Europe’s American Roots
If Pope Benedict XVI, aided by the young generation currently assembling in Cologne, succeeds in re-Christianizing Western Europe he will at the same time be making it more similar to America. In an earlier article in The Brussels Journal I pointed out that “Europe should find its roots in America.” North America was colonized by freedom loving people. Many of them had left Europe because they longed for the freedom to live according to their own conscience instead of the conscience of the centralist absolutist rulers in power across Europe.
American traditions were rooted in the political decentralism of the late Middle Ages and the Aristotelian philosophy of Saint Thomas Aquinas (1225-1274). Aquinas [biography by G.K. Chesterton – warning: protected by copyright outside of Australia] and his followers, the Scholastics, reconciled reason to religion. Chesterton wrote that Aquinas’ contribution to theology “might be called the appeal to Reason and the Authority of the Senses.” “Reason,” Aquinas said, “has a right to rule, as the representative of God in Man.” Pope Benedict agrees with this. Last week’s Newsweek points out that “Ratzinger argues that reason and humanism are at the very core of Christianity, and that is precisely why, beyond the obvious historical facts, Christianity is the true foundation of European culture and values.” It is this foundation that has been preserved in a truer form in the United States than in Europe itself, where from 1789 (the French Revolution) onwards, the state has begun to replace God. It did so, ironically, by contrasting reason to religion.
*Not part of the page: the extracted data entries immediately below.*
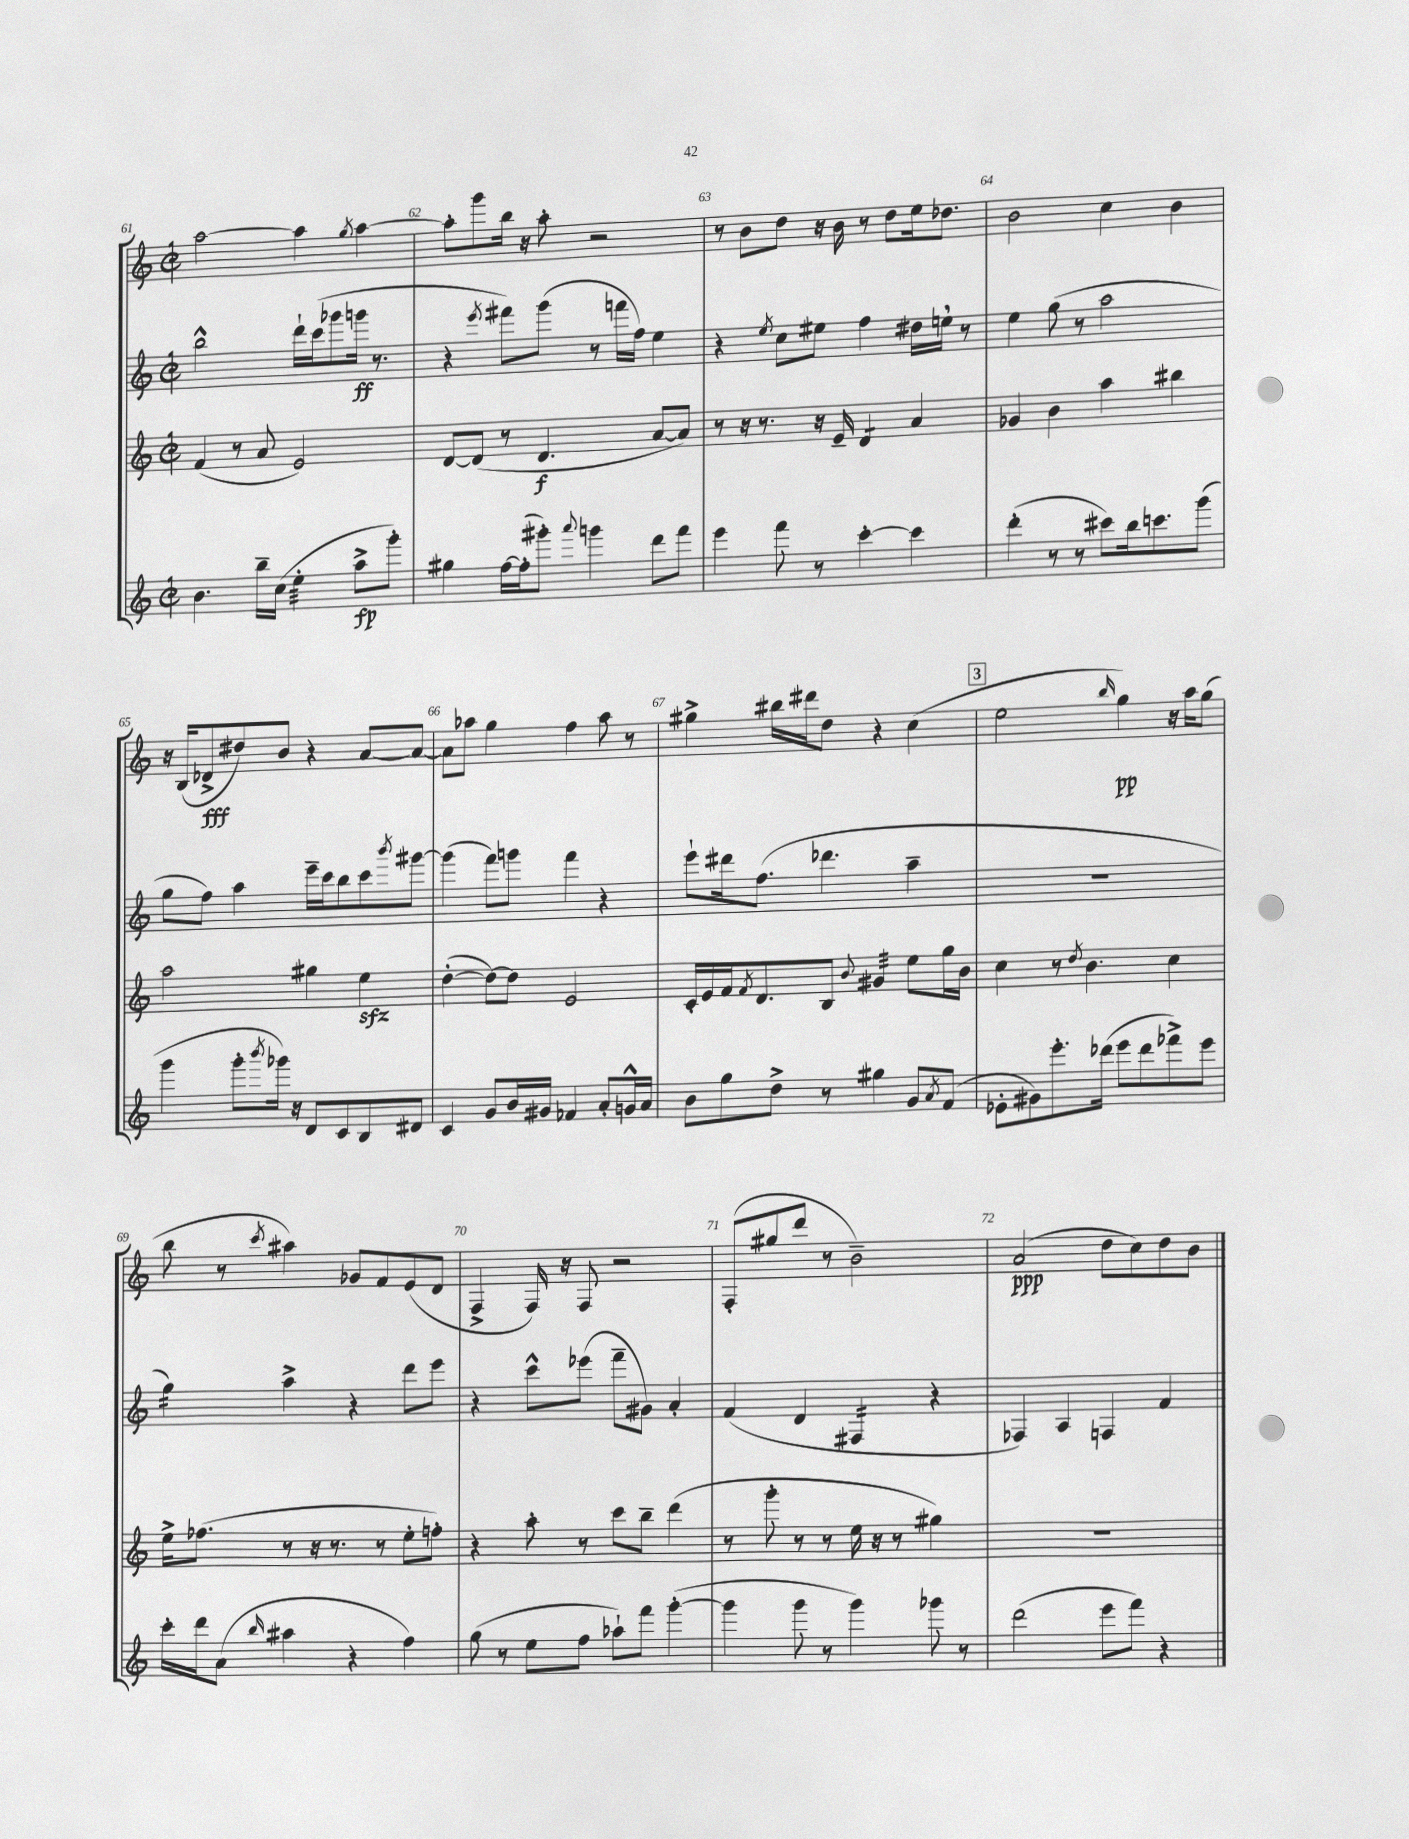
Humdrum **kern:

**kern	**kern	**kern	**kern
*staff4	*staff3	*staff2	*staff1
*clefG2	*clefG2	*clefG2	*clefG2
*k[]	*k[]	*k[]	*k[]
*M2/2	*M2/2	*M2/2	*M2/2
*met(c|)	*met(c|)	*met(c|)	*met(c|)
4.b\	(4f/	2bb^^\	[2aa\
.	8r	.	.
16bb~\LL	8a/	.	.
(16cc\JJ	.	.	.
4ee'\	2e/)	16ddd`\LL	4aa\]
.	.	(16ccc\J	.
.	.	8ggg-\	.
.	.	.	8qgg/
8aa^\L	.	16ggg\Jk	[4aa\
.	.	8.r	.
8ggg'\J)	.	.	.
=	=	=	=
4gg#\	[8d/L	4r	8aa'\]L
.	(8d/]J	.	8ggg\
.	.	8qeee/	.
[16ff\LL	8r	8fff#\L)	16bb\Jk
(16ff'\]J	.	.	16r
8ggg#'\J)	4.d/	(8ggg\J	8aa'\
8qqaaa/	.	.	.
4ggg\	.	8r	2r
.	.	16fff\LL	.
.	.	16ff\JJ)	.
8ddd\L	[8a/L	4ee\	.
8fff\J	8a/]J)	.	.
=	=	=	=
4eee\	8r	4r	8r
.	16r	.	8b\L
.	8.r	.	.
.	.	8qee/	.
8fff\	.	8cc\L	8dd\J
8r	16r	8ee#\J	16r
.	16e~/	.	16b\
[4ccc'\	4d/	4ff\	8r
.	.	.	8dd\L
4ccc\]	4a/	16dd#\LL	16ee\k
.	.	16ee\JJ	8.dd-\J
.	.	8r	.
=	=	=	=
(4ddd'\	4g-/	4ee\	2b\
8r	4b\	(8gg\	.
8r	.	8r	.
8ccc#\L)	4aa\	2aa\	4cc\
16bb\k	.	.	.
8.ccc\	.	.	.
.	4bb#\	.	4b\
(8ggg\J	.	.	.
=	=	=	=
4ggg\	2aa\	8gg\L	16r
.	.	.	(16B/LK
.	.	8ff\J)	8d-^/
8ggg'\L	.	4aa\	8dd#/)
8qbbb/	.	.	.
16ggg-\Jk)	.	.	8b/J
16r	.	.	.
8d/L	4gg#\	16eee~\LL	4r
.	.	16ccc\J	.
8c/	.	8bb\	.
8B/	4ee\	8ccc\	[8a/L
.	.	8qbbb/	.
8d#/J	.	[8ggg#\J	8a/_J
=	=	=	=
4c/	([4dd'\	(4ggg#\]	8a\]L
.	.	.	8aa-\J
8g/L	8dd\_L)	8fff\L)	4gg\
16b/L	8dd\]J	8ggg\J	.
16g#/JJ	.	.	.
4f-/	2e/	4fff\	4ff\
8a'/L	.	4r	8aa-\
16g^^/L	.	.	8r
16a/JJ	.	.	.
=	=	=	=
8b\L	16c'/LL	8eee`\L	4gg#^\
.	16e/	.	.
8gg\	16f/J	16ddd#\k	.
.	8qf/	.	.
.	8.d/	(8.ff\J	.
8dd^\J	.	.	16bb#\LL
.	.	.	16ddd#\J
8r	8B/J	4.ddd-\	8dd\J
.	8qqb/	.	.
4gg#\	4g#/	.	4r
8g/L	8ee\L	4aa~\	(4cc\
8qa/	.	.	.
(8f/J	16gg\L	.	.
.	16b\JJ	.	.
=	=	=	=
8e-'\L	4cc\	1r	2ee\
8g#\)	.	.	.
8.eee'\	8r	.	.
.	8qdd/	.	.
.	4.b\	.	.
(16ddd-\Jk	.	.	.
.	.	.	16qqbb/
8eee\L	.	.	4gg\)
8ddd-\	.	.	.
8fff-^\)	4cc\	.	16r
.	.	.	16aa\LK
8eee\J	.	.	(8gg\J
=	=	=	=
16ccc'\LL	16ee^\LK	4gg\)	8bb\
16ddd\J	(8.ff-\J	.	.
(8a\J	.	.	8r
16qqbb/	.	.	8qccc/
4aa#\	8r	4aa^\	4aa#\)
.	16r	.	.
.	8.r	.	.
4r	.	4r	8g-/L
.	8r	.	8f/
4ff\)	8ee'\L	8ddd\L	(8e/
.	8ff'\J)	8eee\J	8d/J
=	=	=	=
(8gg\	4r	4r	4F^/
8r	.	.	.
8ee\L	8aa'\	8ccc^^\L	16F/)
.	.	.	16r
8ff\J	8r	(8eee-\J	8F/
8aa-`\L)	8ccc\L	8fff~\L	2r
8fff\J	8bb~\J	8g#\J)	.
([4ggg'\	(4ddd\	4a'/	.
=	=	=	=
4ggg\]	8r	(4f/	(8F'/L
.	8ggg'\	.	8gg#/
8ggg\	8r	4d/	8ddd/J
8r	8r	.	8r
4ggg\)	16ee\	4F#/	2b~\)
.	16r	.	.
.	8r	.	.
8ggg-\	4gg#\)	4r	.
8r	.	.	.
=	=	=	=
(2ddd\	1r	4F-/)	(2a/
.	.	4A/	.
8eee\L	.	4F/	8dd\L
8fff\J)	.	.	8cc\)
4r	.	4f/	8dd\
.	.	.	8b\J
==	==	==	==
*-	*-	*-	*-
Reason was seen in this sense as the need to centralize and uniformize society.
Newsweek perceives in Pope Benedict a certain “nostalgia for the Middle Ages.” This is true where it refers to a longing for a Europe that does not cut itself off from its (medieval) roots but builds on them, instead of continuing the fallacy of 1789 that has led Europe along the path of the three “G”s – Guillotine, Gas chambers and Gulag (three phenomena which America has escaped, not by coincidence) – to the present abyss at the edge of which it teeters. It is time to walk away from this abyss and return to Europe’s roots. That is what the Pope will be saying later this week in Cologne. He could also say it in different words, which he will not employ because they would be perceived as too political, but which amount to the same message: If Europe wants to regain its freedom and its sanity it should learn from American conservatism.